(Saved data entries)
Start of Block

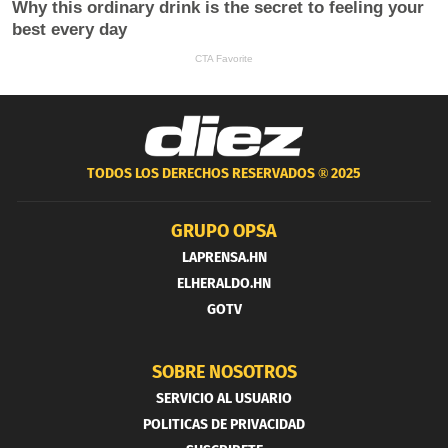
TODOS LOS DERECHOS RESERVADOS ®
2025
GRUPO OPSA
LAPRENSA.HN
ELHERALDO.HN
GOTV
SOBRE NOSOTROS
SERVICIO AL USUARIO
POLITICAS DE PRIVACIDAD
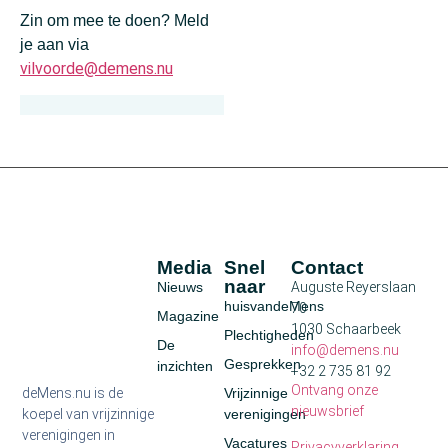
Zin om mee te doen? Meld
je aan via
vilvoorde@demens.nu
Media
Snel
Contact
naar
Nieuws
Auguste Reyerslaan
huisvandeMens
70
Magazine
1030 Schaarbeek
Plechtigheden
De
info@demens.nu
Gesprekken
inzichten
+32 2 735 81 92
Ontvang onze
deMens.nu is de
Vrijzinnige
nieuwsbrief
koepel van vrijzinnige
verenigingen
verenigingen in
Vacatures
Privacyverklaring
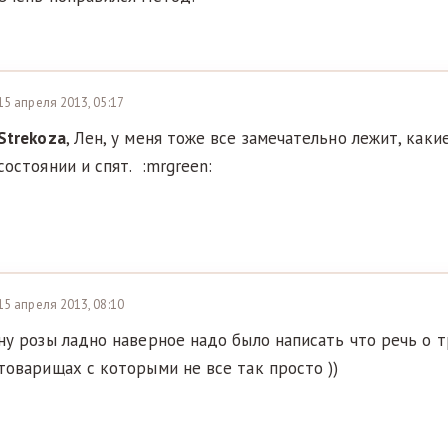
15 апреля 2013, 05:17
Strekoza
, Лен, у меня тоже все замечательно лежит, каки
состоянии и спят. :mrgreen:
15 апреля 2013, 08:10
ну розы ладно наверное надо было написать что речь о 
товарищах с которыми не все так просто ))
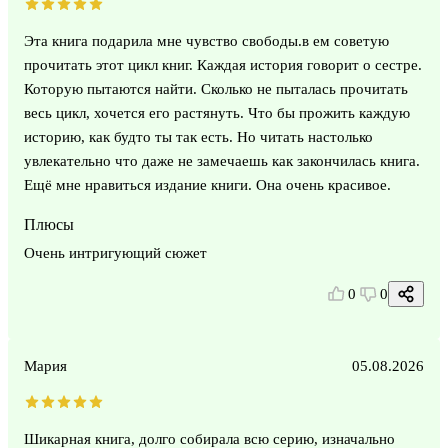
Эта книга подарила мне чувство свободы.в ем советую
прочитать этот цикл книг. Каждая история говорит о сестре.
Которую пытаются найти. Сколько не пыталась прочитать
весь цикл, хочется его растянуть. Что бы прожить каждую
историю, как будто ты так есть. Но читать настолько
увлекательно что даже не замечаешь как закончилась книга.
Ещё мне нравиться издание книги. Она очень красивое.
Плюсы
Очень интригующий сюжет
0
0
Мария
05.08.2026
Шикарная книга, долго собирала всю серию, изначально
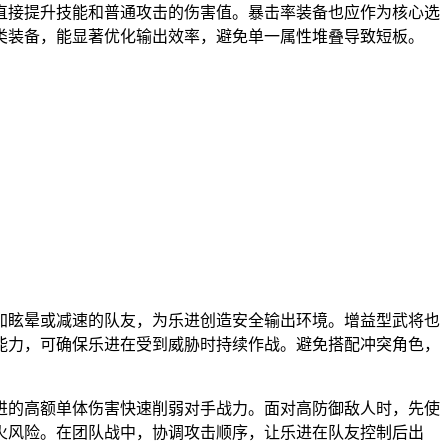
直接提升技能和普通攻击的伤害值。暴击率装备也应作为核心选
类装备，能显著优化输出效率，避免单一属性堆叠导致短板。
加眩晕或减速的队友，为乐进创造安全输出环境。增益型武将也
能力，可确保乐进在受到威胁时持续作战。避免搭配冲突角色，
进的高额单体伤害快速削弱对手战力。面对高防御敌人时，先使
火风险。在团队战中，协调攻击顺序，让乐进在队友控制后出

End of Block

### YOUR TASK
From the entries above, output every line exactly and omit any image.

### SOLUTION BELOW
TODOS LOS DERECHOS RESERVADOS ®
2025
GRUPO OPSA
LAPRENSA.HN
ELHERALDO.HN
GOTV
SOBRE NOSOTROS
SERVICIO AL USUARIO
POLITICAS DE PRIVACIDAD
Zin om mee te doen? Meld
je aan via
vilvoorde@demens.nu
Media
Snel
Contact
naar
Nieuws
Auguste Reyerslaan
huisvandeMens
70
Magazine
1030 Schaarbeek
Plechtigheden
De
info@demens.nu
Gesprekken
inzichten
+32 2 735 81 92
Ontvang onze
deMens.nu is de
Vrijzinnige
nieuwsbrief
koepel van vrijzinnige
verenigingen
verenigingen in
Vacatures
Privacyverklaring
15 апреля 2013, 05:17
Strekoza
, Лен, у меня тоже все замечательно лежит, каки
состоянии и спят. :mrgreen:
15 апреля 2013, 08:10
ну розы ладно наверное надо было написать что речь о 
товарищах с которыми не все так просто ))
Эта книга подарила мне чувство свободы.в ем советую
прочитать этот цикл книг. Каждая история говорит о сестре.
Которую пытаются найти. Сколько не пыталась прочитать
весь цикл, хочется его растянуть. Что бы прожить каждую
историю, как будто ты так есть. Но читать настолько
увлекательно что даже не замечаешь как закончилась книга.
Ещё мне нравиться издание книги. Она очень красивое.
Плюсы
Очень интригующий сюжет
0
0
Мария
05.08.2026
Шикарная книга, долго собирала всю серию, изначально
直接提升技能和普通攻击的伤害值。暴击率装备也应作为核心选
类装备，能显著优化输出效率，避免单一属性堆叠导致短板。
加眩晕或减速的队友，为乐进创造安全输出环境。增益型武将也
能力，可确保乐进在受到威胁时持续作战。避免搭配冲突角色，
进的高额单体伤害快速削弱对手战力。面对高防御敌人时，先使
火风险。在团队战中，协调攻击顺序，让乐进在队友控制后出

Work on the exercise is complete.